SOURCE EXTRACT:

= Beginning of Section =

As a person with anxiety who is the parent of a really bright kid who also has anxiety, and for whom we do as much as we humanly can to provide stability, consistency, quality time, meet his needs, we have retained a psychologist to get parent training in more optimal ways to help our child with anxiety … that breaks my hearts to smithereens.
I would ask myself: where do I see this going? If this continues for months, how will I feel? And decide what to do from there. Obviously, zero contact would be ideal from a new owner perspective. I bought a horse this spring that came with a little string, his teenage owner who wanted to visit him once in a while. It’s an annoyance and sometimes I regret the purchase. I don’t mind previous owners who want updates or photos but visiting is a seriously awkward inconvenience - she just showed up on my doorstep one day wanting to visit him, no call or text. Good thing I was dressed and not busy. I put a lock on the gate after that.

= End of Section =

DATA UNDER STUDY:
= Beginning of Section =

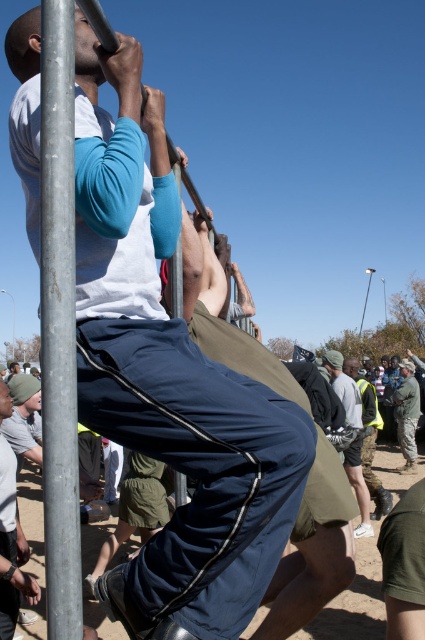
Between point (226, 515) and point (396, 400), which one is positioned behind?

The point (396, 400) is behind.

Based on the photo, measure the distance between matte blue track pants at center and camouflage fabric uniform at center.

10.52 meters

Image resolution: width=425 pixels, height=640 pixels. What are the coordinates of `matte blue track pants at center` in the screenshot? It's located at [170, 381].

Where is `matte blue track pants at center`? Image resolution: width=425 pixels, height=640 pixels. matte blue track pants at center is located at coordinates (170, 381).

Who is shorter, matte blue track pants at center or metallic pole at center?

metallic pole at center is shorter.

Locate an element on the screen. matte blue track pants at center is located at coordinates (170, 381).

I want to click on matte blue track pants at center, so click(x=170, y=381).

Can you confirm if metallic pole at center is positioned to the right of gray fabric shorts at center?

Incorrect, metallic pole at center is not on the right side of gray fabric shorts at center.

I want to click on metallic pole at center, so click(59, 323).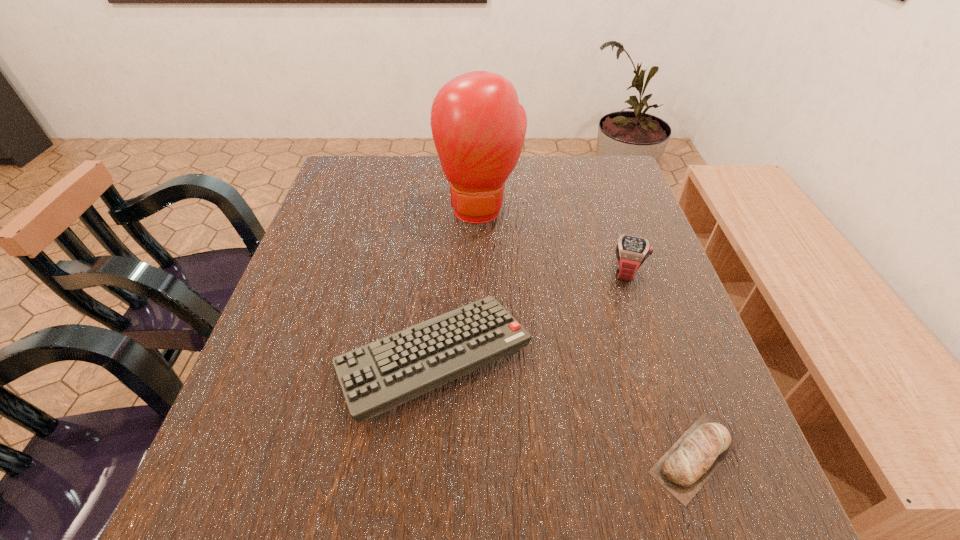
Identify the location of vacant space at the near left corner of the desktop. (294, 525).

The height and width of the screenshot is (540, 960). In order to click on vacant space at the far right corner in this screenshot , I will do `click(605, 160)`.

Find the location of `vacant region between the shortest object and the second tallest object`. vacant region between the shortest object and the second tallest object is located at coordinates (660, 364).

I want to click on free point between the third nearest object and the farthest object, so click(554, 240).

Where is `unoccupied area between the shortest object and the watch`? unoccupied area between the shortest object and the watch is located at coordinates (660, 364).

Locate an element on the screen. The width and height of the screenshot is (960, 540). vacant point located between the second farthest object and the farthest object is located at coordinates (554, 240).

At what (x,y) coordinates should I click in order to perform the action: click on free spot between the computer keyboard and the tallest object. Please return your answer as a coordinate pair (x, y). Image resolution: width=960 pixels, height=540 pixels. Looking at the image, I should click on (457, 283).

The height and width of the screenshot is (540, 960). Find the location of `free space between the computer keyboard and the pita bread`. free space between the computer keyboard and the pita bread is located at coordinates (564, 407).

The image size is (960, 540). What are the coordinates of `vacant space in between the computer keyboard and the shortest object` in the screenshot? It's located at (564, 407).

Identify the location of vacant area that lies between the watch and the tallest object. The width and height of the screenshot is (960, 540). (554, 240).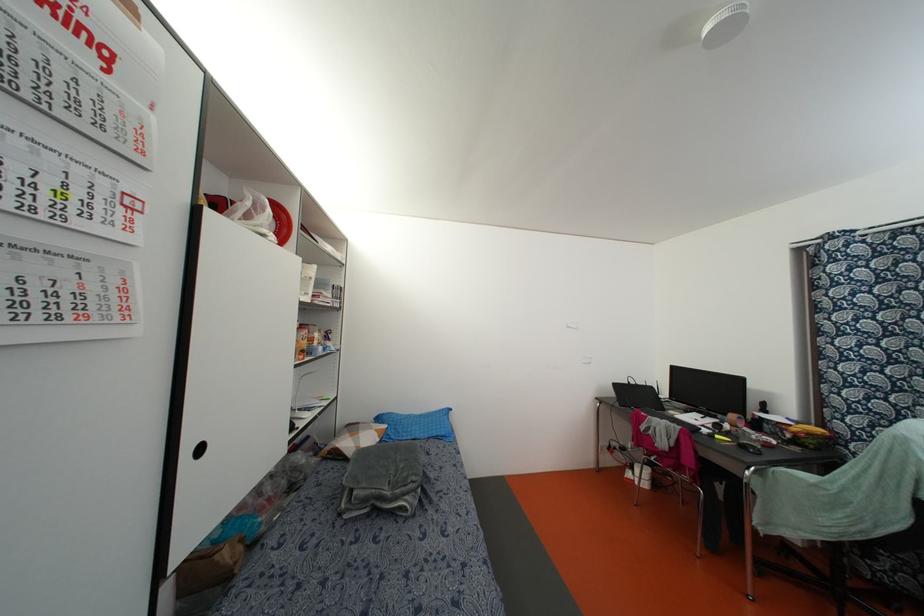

= End of Section =
= Beginning of Section =

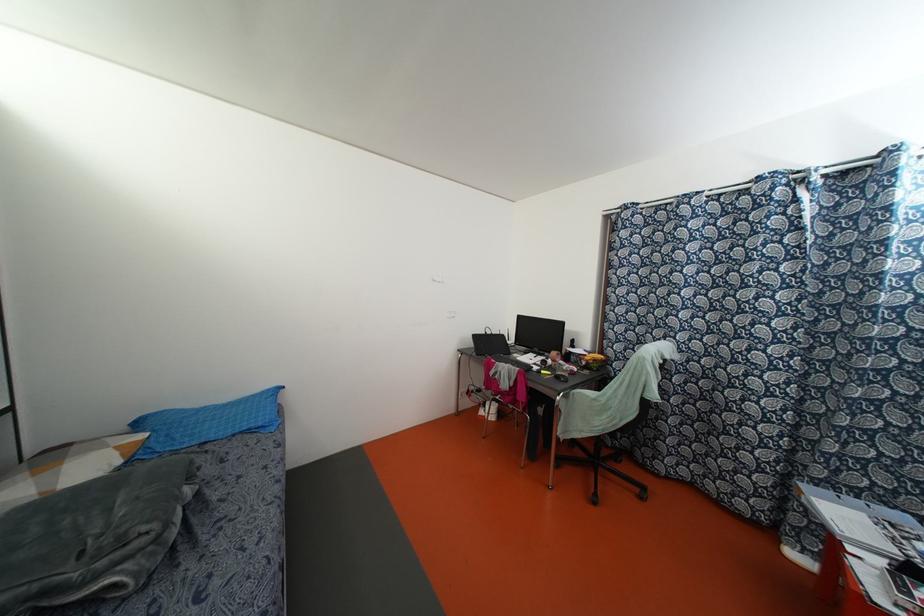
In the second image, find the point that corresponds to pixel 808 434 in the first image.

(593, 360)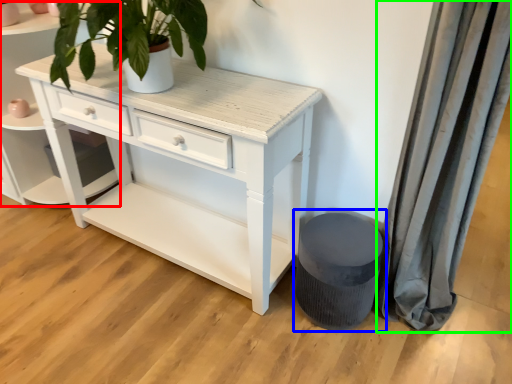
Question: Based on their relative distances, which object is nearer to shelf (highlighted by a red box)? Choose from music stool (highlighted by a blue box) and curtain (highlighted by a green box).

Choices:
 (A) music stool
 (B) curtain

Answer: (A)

= End of Section =

TASK SET:
1. Copy the passage from the comment about horse ownership, starting at "I would ask" and ending at "gate after that.".
2. In the comment about horse ownership, what did the writer put on the gate after the teenage owner arrived without calling or texting?

RESPONSES PER TASK:
1.
I would ask myself: where do I see this going? If this continues for months, how will I feel? And decide what to do from there. Obviously, zero contact would be ideal from a new owner perspective. I bought a horse this spring that came with a little string, his teenage owner who wanted to visit him once in a while. It’s an annoyance and sometimes I regret the purchase. I don’t mind previous owners who want updates or photos but visiting is a seriously awkward inconvenience - she just showed up on my doorstep one day wanting to visit him, no call or text. Good thing I was dressed and not busy. I put a lock on the gate after that.

2. A lock.